And, as it turns out, some Democrats are willing to look at some entitlement reform. "We can make meaningful reforms in Medicare and Medicaid without compromising the integrity of the program, making sure that the beneficiaries are not paying the price for it, except perhaps the high-income beneficiaries. That to me is a reasonable approach," Sen. Dick Durbin explained on ABC.

But here's the bad news: The two sides can't agree on how to raise the taxes on the wealthiest. Democrats are adamant that the Bush tax cuts must expire for them (which would raise their tax rate), while Republicans insist that rates can't increase.

A potential compromise here?

Both Democrats and Republicans point to poll numbers to bolster their argument over the rates. In the national exit poll, a combined 60 percent of voters in the presidential election said that income tax rates should either increase for all or on income above $250,000; just 35 percent said tax rates shouldn't increase for anyone.

In addition, a new CNN poll finds that two-thirds of adults (67 percent) believe that deficit reduction should come from a mix of spending cuts and tax increases. But according to a survey conducted by Republican pollster David Winston, 61 percent say the better way to raise revenue is through closing loopholes and reforming the tax code; only 28 percent said the better way is through raising tax rates on those making $250,000. (As with all polling, it matters how you word the questions.)

Yet over the holiday weekend, The New York Times mentioned one possible compromise here: "allow effective tax rates to rise for the wealthy without technically raising the top tax rate of 35 percent." Per the Times, "One possible change would tax the entire salary earned by those making more than a certain level — $400,000 or so — at the top rate of 35 percent rather than allowing them to pay lower rates before they reach the target, as is the standard formula."

Willing to break Norquist's pledge

The other "fiscal cliff"-related development over the long holiday weekend was that more Republicans said they were willing to break Grover Norquist's pledge not to raise taxes, the National Journal writes.

"I think Grover is wrong when it comes to 'We can't cap deductions and buy down debt,'" Graham said on ABC. "I will violate the pledge, long story short, for the good of the country, only if Democrats will do entitlement reform."

That followed these comments from Sen. Saxby Chambliss. "I care more about my country than I do about a 20-year-old pledge."

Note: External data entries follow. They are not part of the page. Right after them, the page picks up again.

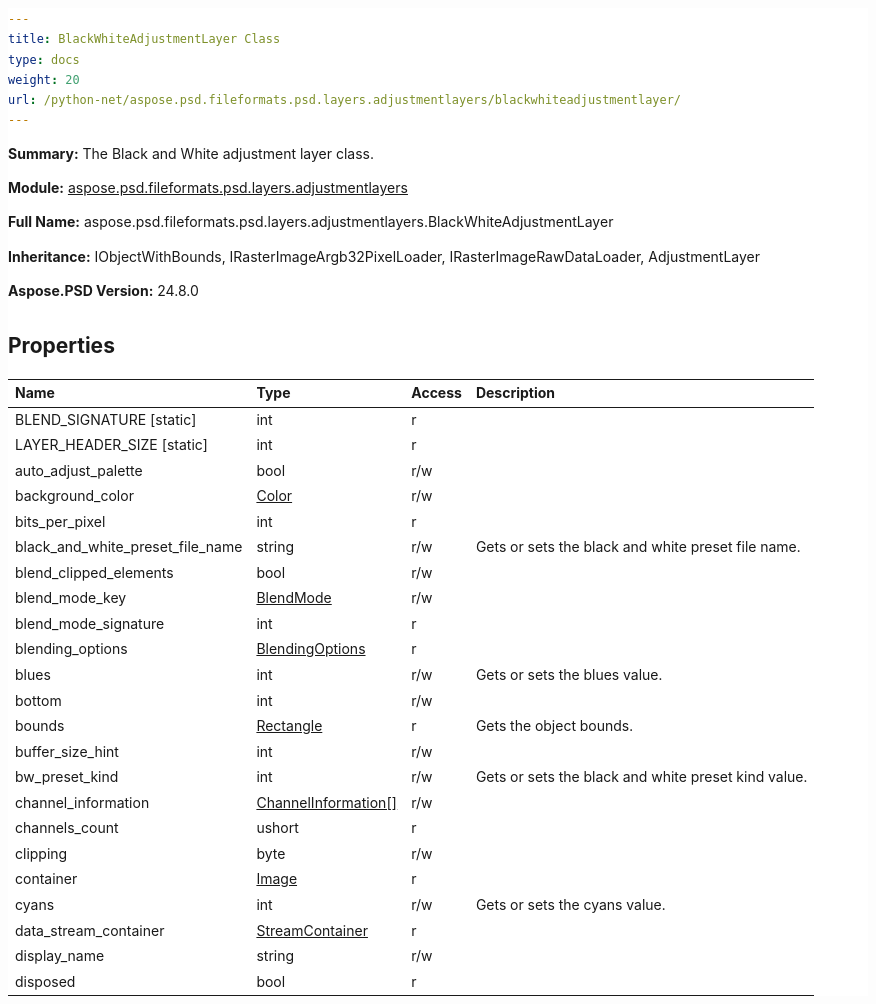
 ```yaml
---
title: BlackWhiteAdjustmentLayer Class
type: docs
weight: 20
url: /python-net/aspose.psd.fileformats.psd.layers.adjustmentlayers/blackwhiteadjustmentlayer/
---
```


**Summary:** The Black and White adjustment layer class.

**Module:** [aspose.psd.fileformats.psd.layers.adjustmentlayers](/psd/python-net/aspose.psd.fileformats.psd.layers.adjustmentlayers/)

**Full Name:** aspose.psd.fileformats.psd.layers.adjustmentlayers.BlackWhiteAdjustmentLayer

**Inheritance:** IObjectWithBounds, IRasterImageArgb32PixelLoader, IRasterImageRawDataLoader, AdjustmentLayer

**Aspose.PSD Version:** 24.8.0

## **Properties**
| **Name** | **Type** | **Access** | **Description** |
| :- | :- | :- | :- |
| BLEND_SIGNATURE [static] | int | r |    |
| LAYER_HEADER_SIZE [static] | int | r |    |
| auto_adjust_palette | bool | r/w |    |
| background_color | [Color](/psd/python-net/aspose.psd/color) | r/w |    |
| bits_per_pixel | int | r |    |
| black_and_white_preset_file_name | string | r/w | Gets or sets the black and white preset file name. |
| blend_clipped_elements | bool | r/w |    |
| blend_mode_key | [BlendMode](/psd/python-net/aspose.psd.fileformats.core.blending/blendmode/) | r/w |    |
| blend_mode_signature | int | r |    |
| blending_options | [BlendingOptions](/psd/python-net/aspose.psd.fileformats.psd.layers.layereffects/blendingoptions/) | r |    |
| blues | int | r/w | Gets or sets the blues value. |
| bottom | int | r/w |    |
| bounds | [Rectangle](/psd/python-net/aspose.psd/rectangle) | r | Gets the object bounds. |
| buffer_size_hint | int | r/w |    |
| bw_preset_kind | int | r/w | Gets or sets the black and white preset kind value. |
| channel_information | [ChannelInformation[]](/psd/python-net/aspose.psd.fileformats.psd.layers/channelinformation) | r/w |    |
| channels_count | ushort | r |    |
| clipping | byte | r/w |    |
| container | [Image](/psd/python-net/aspose.psd/image) | r |    |
| cyans | int | r/w | Gets or sets the cyans value. |
| data_stream_container | [StreamContainer](/psd/python-net/aspose.psd/streamcontainer) | r |    |
| display_name | string | r/w |    |
| disposed | bool | r |    |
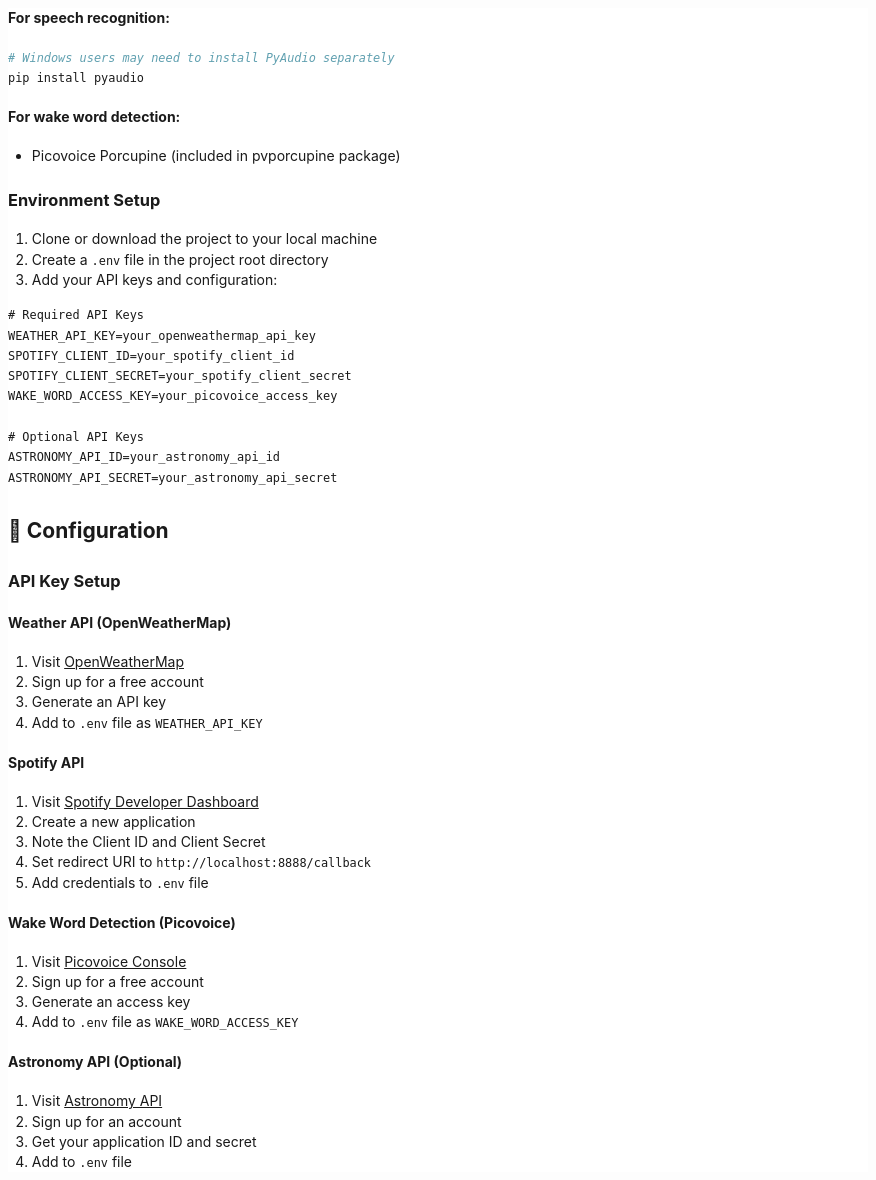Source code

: #### For speech recognition:
```bash
# Windows users may need to install PyAudio separately
pip install pyaudio
```

#### For wake word detection:
- Picovoice Porcupine (included in pvporcupine package)

### Environment Setup

1. Clone or download the project to your local machine
2. Create a `.env` file in the project root directory
3. Add your API keys and configuration:

```env
# Required API Keys
WEATHER_API_KEY=your_openweathermap_api_key
SPOTIFY_CLIENT_ID=your_spotify_client_id
SPOTIFY_CLIENT_SECRET=your_spotify_client_secret
WAKE_WORD_ACCESS_KEY=your_picovoice_access_key

# Optional API Keys
ASTRONOMY_API_ID=your_astronomy_api_id
ASTRONOMY_API_SECRET=your_astronomy_api_secret
```

## 🔧 Configuration

### API Key Setup

#### Weather API (OpenWeatherMap)
1. Visit [OpenWeatherMap](https://openweathermap.org/api)
2. Sign up for a free account
3. Generate an API key
4. Add to `.env` file as `WEATHER_API_KEY`

#### Spotify API
1. Visit [Spotify Developer Dashboard](https://developer.spotify.com/dashboard)
2. Create a new application
3. Note the Client ID and Client Secret
4. Set redirect URI to `http://localhost:8888/callback`
5. Add credentials to `.env` file

#### Wake Word Detection (Picovoice)
1. Visit [Picovoice Console](https://console.picovoice.ai/)
2. Sign up for a free account
3. Generate an access key
4. Add to `.env` file as `WAKE_WORD_ACCESS_KEY`

#### Astronomy API (Optional)
1. Visit [Astronomy API](https://astronomyapi.com/)
2. Sign up for an account
3. Get your application ID and secret
4. Add to `.env` file
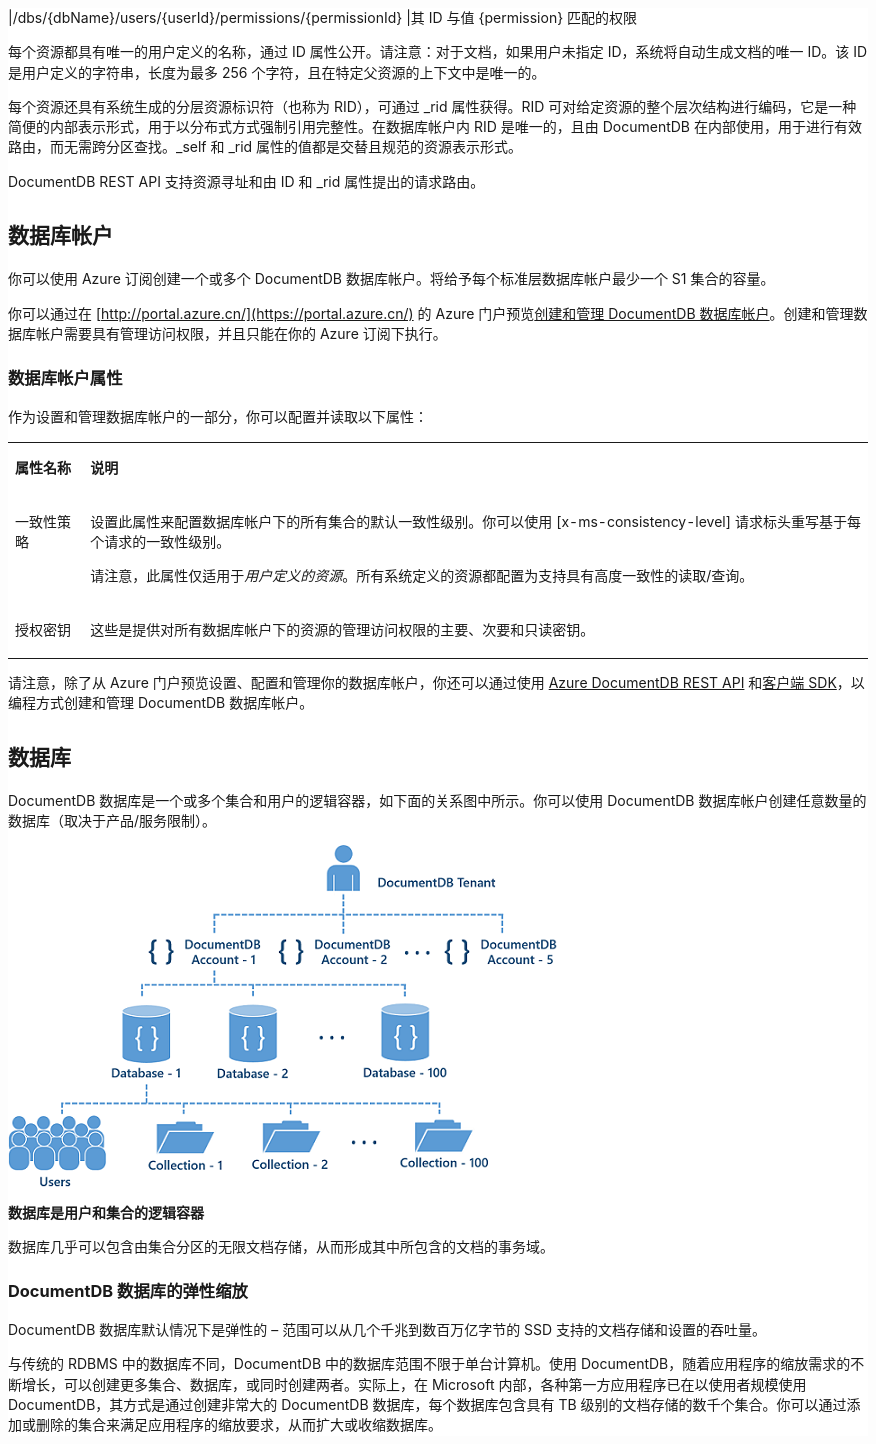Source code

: |/dbs/{dbName}/users/{userId}/permissions/{permissionId} |其 ID 与值 {permission} 匹配的权限
  
每个资源都具有唯一的用户定义的名称，通过 ID 属性公开。请注意：对于文档，如果用户未指定 ID，系统将自动生成文档的唯一 ID。该 ID 是用户定义的字符串，长度为最多 256 个字符，且在特定父资源的上下文中是唯一的。

每个资源还具有系统生成的分层资源标识符（也称为 RID），可通过 \_rid 属性获得。RID 可对给定资源的整个层次结构进行编码，它是一种简便的内部表示形式，用于以分布式方式强制引用完整性。在数据库帐户内 RID 是唯一的，且由 DocumentDB 在内部使用，用于进行有效路由，而无需跨分区查找。\_self 和 \_rid 属性的值都是交替且规范的资源表示形式。

DocumentDB REST API 支持资源寻址和由 ID 和 \_rid 属性提出的请求路由。

## 数据库帐户
你可以使用 Azure 订阅创建一个或多个 DocumentDB 数据库帐户。将给予每个标准层数据库帐户最少一个 S1 集合的容量。

你可以通过在 [http://portal.azure.cn/](https://portal.azure.cn/) 的 Azure 门户预览[创建和管理 DocumentDB 数据库帐户](/documentation/articles/documentdb-create-account/)。创建和管理数据库帐户需要具有管理访问权限，并且只能在你的 Azure 订阅下执行。

### 数据库帐户属性
作为设置和管理数据库帐户的一部分，你可以配置并读取以下属性：

<table border="0" cellspacing="0" cellpadding="0">
      <tr>
            <td valign="top"><p><strong>属性名称</strong></p></td>
            <td valign="top"><p><strong>说明</strong></p></td>
        </tr>
        <tr>
            <td valign="top"><p>一致性策略</p></td>
            <td valign="top"><p>设置此属性来配置数据库帐户下的所有集合的默认一致性级别。你可以使用 [x-ms-consistency-level] 请求标头重写基于每个请求的一致性级别。<p><p>请注意，此属性仅适用于<i>用户定义的资源</i>。所有系统定义的资源都配置为支持具有高度一致性的读取/查询。</p></td>
        </tr>
        <tr>
            <td valign="top"><p>授权密钥</p></td>
            <td valign="top"><p>这些是提供对所有数据库帐户下的资源的管理访问权限的主要、次要和只读密钥。</p></td>
        </tr>
    
</table>

请注意，除了从 Azure 门户预览设置、配置和管理你的数据库帐户，你还可以通过使用 [Azure DocumentDB REST API](https://msdn.microsoft.com/library/azure/dn781481.aspx) 和[客户端 SDK](https://msdn.microsoft.com/library/azure/dn781482.aspx)，以编程方式创建和管理 DocumentDB 数据库帐户。

## 数据库
DocumentDB 数据库是一个或多个集合和用户的逻辑容器，如下面的关系图中所示。你可以使用 DocumentDB 数据库帐户创建任意数量的数据库（取决于产品/服务限制）。

![数据库帐户和集合分层模型][2]  
**数据库是用户和集合的逻辑容器**

数据库几乎可以包含由集合分区的无限文档存储，从而形成其中所包含的文档的事务域。

### DocumentDB 数据库的弹性缩放
DocumentDB 数据库默认情况下是弹性的 – 范围可以从几个千兆到数百万亿字节的 SSD 支持的文档存储和设置的吞吐量。

与传统的 RDBMS 中的数据库不同，DocumentDB 中的数据库范围不限于单台计算机。使用 DocumentDB，随着应用程序的缩放需求的不断增长，可以创建更多集合、数据库，或同时创建两者。实际上，在 Microsoft 内部，各种第一方应用程序已在以使用者规模使用 DocumentDB，其方式是通过创建非常大的 DocumentDB 数据库，每个数据库包含具有 TB 级别的文档存储的数千个集合。你可以通过添加或删除的集合来满足应用程序的缩放要求，从而扩大或收缩数据库。


[1]: ./media/documentdb-resources/resources1.png
[2]: ./media/documentdb-resources/resources2.png
[3]: ./media/documentdb-resources/resources3.png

But here's the thing: These statements are coming from Senate Republicans, not House Republicans who have to worry more about primaries than general contests. The exception here is Rep. Peter King of New York, who said on "Meet the Press": "I agree entirely with Saxby Chambliss: A pledge you signed 20 years ago, 18 years ago, is for that Congress. ... I think everything should be on the table." Then again, King isn't your typical House Republican.

Folks, don't get caught up in the Conventional Wisdom trap of the Senate. Right now, these senators are nothing more than elected pundits. The talks are between the White House and House Republicans.